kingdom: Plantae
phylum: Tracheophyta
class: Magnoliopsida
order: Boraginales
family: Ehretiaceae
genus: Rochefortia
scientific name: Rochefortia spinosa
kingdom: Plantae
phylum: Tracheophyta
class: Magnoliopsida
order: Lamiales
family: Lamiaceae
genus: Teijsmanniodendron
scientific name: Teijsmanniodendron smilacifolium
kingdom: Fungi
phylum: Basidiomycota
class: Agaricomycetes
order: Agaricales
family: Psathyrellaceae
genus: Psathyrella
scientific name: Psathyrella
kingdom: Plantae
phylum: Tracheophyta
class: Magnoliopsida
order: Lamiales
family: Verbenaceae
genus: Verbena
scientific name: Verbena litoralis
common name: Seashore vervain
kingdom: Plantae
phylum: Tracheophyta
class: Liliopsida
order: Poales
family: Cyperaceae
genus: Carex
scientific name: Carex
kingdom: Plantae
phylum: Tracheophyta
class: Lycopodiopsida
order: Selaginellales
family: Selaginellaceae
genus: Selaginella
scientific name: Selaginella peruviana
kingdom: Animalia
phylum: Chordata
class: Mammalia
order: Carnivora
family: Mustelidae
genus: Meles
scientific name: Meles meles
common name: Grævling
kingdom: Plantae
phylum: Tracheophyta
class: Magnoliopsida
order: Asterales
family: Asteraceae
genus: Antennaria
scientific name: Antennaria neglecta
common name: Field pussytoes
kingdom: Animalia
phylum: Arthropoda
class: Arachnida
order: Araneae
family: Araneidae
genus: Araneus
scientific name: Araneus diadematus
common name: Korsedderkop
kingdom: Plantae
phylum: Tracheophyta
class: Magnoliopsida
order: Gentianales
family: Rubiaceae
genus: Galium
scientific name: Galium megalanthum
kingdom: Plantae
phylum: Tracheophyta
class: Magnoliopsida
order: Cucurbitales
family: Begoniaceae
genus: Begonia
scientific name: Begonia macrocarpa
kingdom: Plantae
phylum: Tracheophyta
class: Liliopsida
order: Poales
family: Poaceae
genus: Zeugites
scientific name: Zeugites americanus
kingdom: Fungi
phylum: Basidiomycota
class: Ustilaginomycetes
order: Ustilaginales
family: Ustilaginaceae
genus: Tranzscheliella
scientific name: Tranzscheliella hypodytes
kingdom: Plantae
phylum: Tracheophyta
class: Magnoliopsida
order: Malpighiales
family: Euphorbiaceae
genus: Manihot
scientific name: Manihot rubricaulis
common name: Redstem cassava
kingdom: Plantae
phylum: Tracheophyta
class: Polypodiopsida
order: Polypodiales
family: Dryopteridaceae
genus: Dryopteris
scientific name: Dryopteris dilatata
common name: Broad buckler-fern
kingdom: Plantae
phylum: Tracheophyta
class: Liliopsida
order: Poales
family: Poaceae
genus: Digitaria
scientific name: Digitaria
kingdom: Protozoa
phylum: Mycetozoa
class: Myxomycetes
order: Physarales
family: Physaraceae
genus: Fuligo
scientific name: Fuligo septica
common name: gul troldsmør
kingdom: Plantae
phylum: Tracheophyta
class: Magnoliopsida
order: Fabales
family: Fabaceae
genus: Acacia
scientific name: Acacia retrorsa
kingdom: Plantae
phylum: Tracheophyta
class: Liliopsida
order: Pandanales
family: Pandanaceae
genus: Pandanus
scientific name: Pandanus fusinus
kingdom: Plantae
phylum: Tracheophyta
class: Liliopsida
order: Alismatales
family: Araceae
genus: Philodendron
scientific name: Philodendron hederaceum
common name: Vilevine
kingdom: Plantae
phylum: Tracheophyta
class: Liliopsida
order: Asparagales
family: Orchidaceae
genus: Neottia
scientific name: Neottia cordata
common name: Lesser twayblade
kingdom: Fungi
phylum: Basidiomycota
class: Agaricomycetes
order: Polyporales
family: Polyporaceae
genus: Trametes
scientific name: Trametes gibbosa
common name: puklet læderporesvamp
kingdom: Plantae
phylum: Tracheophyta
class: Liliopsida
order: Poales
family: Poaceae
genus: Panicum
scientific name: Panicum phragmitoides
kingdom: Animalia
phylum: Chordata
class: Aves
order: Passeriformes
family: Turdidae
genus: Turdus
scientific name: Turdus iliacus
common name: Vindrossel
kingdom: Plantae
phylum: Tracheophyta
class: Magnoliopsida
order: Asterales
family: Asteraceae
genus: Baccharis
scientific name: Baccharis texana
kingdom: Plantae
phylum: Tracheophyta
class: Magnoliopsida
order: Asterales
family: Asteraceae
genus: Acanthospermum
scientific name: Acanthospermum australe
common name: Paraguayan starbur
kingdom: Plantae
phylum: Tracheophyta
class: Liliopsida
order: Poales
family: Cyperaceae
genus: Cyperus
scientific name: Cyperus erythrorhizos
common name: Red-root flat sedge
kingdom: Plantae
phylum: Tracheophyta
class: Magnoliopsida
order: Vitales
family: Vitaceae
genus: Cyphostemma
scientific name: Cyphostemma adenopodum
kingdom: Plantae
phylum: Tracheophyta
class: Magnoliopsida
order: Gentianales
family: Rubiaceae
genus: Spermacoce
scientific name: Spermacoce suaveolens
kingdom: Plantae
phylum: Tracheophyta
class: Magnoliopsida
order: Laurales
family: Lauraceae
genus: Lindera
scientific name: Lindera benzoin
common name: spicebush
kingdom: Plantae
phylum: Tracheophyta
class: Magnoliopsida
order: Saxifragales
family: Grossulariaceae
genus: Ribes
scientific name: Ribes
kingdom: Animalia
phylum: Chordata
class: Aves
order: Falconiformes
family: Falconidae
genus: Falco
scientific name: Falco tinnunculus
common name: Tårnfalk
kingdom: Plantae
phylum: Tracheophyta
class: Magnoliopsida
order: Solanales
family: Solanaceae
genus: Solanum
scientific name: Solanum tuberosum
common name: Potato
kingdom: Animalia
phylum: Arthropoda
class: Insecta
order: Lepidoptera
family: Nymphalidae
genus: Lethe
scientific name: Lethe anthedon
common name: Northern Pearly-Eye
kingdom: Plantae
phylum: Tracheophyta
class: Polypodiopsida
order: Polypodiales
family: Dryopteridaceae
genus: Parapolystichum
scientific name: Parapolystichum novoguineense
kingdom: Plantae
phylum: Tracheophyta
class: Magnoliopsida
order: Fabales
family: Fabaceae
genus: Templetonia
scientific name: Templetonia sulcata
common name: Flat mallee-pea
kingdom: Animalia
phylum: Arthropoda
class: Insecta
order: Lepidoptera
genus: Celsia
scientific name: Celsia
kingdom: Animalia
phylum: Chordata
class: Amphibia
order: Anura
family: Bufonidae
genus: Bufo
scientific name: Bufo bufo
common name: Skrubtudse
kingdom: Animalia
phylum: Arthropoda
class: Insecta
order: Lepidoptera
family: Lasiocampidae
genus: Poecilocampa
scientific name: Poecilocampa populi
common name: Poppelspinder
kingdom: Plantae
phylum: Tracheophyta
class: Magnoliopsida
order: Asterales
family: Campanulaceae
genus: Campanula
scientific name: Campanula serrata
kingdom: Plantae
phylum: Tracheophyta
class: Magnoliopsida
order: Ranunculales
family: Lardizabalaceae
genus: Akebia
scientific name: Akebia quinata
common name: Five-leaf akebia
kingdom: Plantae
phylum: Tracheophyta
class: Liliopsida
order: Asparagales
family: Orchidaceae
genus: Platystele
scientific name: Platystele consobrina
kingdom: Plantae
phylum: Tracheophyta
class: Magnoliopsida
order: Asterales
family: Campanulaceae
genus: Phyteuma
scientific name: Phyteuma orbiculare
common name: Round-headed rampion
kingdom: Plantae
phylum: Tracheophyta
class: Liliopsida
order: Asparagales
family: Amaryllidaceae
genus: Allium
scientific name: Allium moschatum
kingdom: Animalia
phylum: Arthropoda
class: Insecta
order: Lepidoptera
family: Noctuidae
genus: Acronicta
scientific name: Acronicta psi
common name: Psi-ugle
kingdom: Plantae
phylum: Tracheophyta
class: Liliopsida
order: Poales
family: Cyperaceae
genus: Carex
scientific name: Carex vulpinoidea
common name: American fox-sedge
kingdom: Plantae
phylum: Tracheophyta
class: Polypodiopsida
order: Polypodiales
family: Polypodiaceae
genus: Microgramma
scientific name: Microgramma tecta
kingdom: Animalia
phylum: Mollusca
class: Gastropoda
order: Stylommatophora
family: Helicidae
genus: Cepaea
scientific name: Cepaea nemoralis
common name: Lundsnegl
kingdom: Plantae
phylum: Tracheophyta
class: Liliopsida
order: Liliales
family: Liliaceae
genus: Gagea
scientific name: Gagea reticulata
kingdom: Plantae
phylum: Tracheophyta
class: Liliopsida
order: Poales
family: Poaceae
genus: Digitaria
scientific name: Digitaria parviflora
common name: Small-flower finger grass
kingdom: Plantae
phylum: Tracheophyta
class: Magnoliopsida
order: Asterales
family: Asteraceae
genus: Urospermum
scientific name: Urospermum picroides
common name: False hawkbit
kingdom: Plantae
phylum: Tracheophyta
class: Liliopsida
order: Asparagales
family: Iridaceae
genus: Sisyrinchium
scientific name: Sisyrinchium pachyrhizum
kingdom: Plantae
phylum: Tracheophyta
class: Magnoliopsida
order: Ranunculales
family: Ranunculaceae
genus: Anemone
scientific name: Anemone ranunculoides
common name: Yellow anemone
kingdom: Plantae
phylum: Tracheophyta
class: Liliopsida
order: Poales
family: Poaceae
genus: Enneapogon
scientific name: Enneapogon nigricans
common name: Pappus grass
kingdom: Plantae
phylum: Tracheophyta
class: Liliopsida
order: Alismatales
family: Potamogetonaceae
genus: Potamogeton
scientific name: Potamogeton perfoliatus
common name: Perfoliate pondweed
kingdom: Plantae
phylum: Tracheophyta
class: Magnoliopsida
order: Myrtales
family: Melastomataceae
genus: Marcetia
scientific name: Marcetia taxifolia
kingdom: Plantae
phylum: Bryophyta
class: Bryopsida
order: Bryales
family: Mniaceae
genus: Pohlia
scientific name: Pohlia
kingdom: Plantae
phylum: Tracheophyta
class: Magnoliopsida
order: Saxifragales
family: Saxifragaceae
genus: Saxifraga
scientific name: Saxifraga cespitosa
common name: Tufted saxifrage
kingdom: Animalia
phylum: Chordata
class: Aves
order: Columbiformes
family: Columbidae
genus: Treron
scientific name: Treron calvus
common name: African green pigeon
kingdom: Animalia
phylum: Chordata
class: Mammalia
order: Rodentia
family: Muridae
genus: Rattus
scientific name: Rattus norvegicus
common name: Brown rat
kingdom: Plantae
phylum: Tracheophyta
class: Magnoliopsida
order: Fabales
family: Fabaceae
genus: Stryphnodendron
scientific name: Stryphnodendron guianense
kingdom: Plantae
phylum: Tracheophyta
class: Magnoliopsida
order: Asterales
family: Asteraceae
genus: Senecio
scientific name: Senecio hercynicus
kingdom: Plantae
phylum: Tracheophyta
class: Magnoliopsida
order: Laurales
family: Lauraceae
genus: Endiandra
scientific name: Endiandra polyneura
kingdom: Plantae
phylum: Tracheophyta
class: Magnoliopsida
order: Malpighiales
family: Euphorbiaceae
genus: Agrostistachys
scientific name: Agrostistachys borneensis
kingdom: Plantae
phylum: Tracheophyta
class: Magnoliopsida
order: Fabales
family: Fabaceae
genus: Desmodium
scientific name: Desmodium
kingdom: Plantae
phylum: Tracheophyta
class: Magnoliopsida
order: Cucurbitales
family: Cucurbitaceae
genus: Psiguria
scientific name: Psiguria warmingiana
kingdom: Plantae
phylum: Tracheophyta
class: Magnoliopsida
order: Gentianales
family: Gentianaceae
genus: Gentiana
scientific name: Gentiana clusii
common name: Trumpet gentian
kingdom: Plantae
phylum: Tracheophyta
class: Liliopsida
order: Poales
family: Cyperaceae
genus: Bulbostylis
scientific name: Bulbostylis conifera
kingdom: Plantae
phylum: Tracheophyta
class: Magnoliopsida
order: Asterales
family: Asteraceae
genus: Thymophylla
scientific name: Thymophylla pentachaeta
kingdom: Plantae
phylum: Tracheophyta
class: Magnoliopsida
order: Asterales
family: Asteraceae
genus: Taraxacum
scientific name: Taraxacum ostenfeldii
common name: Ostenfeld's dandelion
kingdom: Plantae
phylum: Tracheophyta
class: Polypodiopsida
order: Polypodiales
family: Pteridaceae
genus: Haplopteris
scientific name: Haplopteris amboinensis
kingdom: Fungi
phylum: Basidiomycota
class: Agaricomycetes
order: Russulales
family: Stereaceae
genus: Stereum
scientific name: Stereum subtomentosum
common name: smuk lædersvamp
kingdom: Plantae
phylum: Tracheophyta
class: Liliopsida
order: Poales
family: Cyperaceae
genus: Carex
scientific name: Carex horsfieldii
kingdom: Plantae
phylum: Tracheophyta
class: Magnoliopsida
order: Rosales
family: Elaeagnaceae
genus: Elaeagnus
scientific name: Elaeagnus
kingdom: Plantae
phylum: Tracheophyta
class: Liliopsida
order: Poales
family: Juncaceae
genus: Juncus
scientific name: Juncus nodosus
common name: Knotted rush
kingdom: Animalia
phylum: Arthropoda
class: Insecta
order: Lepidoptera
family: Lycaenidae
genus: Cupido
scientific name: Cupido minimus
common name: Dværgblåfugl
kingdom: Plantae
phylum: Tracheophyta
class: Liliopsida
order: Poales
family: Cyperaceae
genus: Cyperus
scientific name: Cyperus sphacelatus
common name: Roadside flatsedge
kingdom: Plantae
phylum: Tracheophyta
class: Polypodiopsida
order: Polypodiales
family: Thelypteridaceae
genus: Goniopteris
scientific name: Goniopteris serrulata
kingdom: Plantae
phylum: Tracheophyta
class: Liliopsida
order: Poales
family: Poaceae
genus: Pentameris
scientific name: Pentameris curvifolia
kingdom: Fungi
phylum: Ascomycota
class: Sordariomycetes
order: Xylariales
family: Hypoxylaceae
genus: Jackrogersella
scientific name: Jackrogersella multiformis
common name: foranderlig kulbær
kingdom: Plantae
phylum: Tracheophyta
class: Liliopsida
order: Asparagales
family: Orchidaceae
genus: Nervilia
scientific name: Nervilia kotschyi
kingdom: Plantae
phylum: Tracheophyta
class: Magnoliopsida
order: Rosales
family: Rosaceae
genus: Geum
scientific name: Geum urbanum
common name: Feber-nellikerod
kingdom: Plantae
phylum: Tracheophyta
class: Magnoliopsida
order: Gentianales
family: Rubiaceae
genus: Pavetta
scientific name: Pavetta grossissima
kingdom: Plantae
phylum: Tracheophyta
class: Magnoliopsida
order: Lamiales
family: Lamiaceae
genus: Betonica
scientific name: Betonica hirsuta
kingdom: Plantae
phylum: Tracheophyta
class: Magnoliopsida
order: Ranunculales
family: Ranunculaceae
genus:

● ● ● ● ●

▶ **BRIEF**: Format the lines from the one containing "genus: Pentameris" through the one containing "genus: Nervilia" as a Markdown table with columns Row and Line, leaving out any blank lines.

▶ **TASK ANSWER**:
| Row | Line |
|---|---|
| 1 | genus: Pentameris |
| 2 | scientific name: Pentameris curvifolia |
| 3 | kingdom: Fungi |
| 4 | phylum: Ascomycota |
| 5 | class: Sordariomycetes |
| 6 | order: Xylariales |
| 7 | family: Hypoxylaceae |
| 8 | genus: Jackrogersella |
| 9 | scientific name: Jackrogersella multiformis |
| 10 | common name: foranderlig kulbær |
| 11 | kingdom: Plantae |
| 12 | phylum: Tracheophyta |
| 13 | class: Liliopsida |
| 14 | order: Asparagales |
| 15 | family: Orchidaceae |
| 16 | genus: Nervilia |